I've mentioned it before, but it bears repeating:  when you're buying yarn, the only measure that really matters is yardage.

Oh, you'll see patterns that call for, say, six or eight or twelve or eighteen ounces of a name brand, never specifying yardage.  I suspect that such a yarn company, who paid the designer for developing the pattern, is hoping you won't feel secure substituting another yarn.  And without the ounce-to-yard equivalent, it would be a little dicey, for you'd have to deliberately overbuy to have enough.

But look at any pattern on Ravelry (dot com) and you'll see the buying instructions expressed in yards.  As they should be.
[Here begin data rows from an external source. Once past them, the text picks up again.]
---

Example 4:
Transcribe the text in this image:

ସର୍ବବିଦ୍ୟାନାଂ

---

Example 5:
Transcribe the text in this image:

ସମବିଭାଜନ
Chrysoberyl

Have you ever wished you could buy just that certain number of yards of yarn?  "Just wind me off 178 yards of that gorgeous angora, please."
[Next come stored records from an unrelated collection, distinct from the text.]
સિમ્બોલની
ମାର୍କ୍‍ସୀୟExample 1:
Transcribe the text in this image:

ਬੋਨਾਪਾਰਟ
Nope.  It's the whole skein or nothing.

Not so with roving, the raw stuff from which your yarn is hand spun.  Though some fiber does come prepackaged by the ounce or two (the pygora clouds I bought from Applebright Farms were put up that way, of necessity, being wound in brown paper like a jelly roll), in many cases you can ask for . . . oh, about five and a half ounces, to take a not-round number . . . and the proprietor will dutifully wind you off a good guess, weighing it in a preweighed bin until the right amount has been added.  Like hamburger from a butcher shop.  Or half a pound of nails from the hardware.

Then it's up to the spinner to make it go the distance.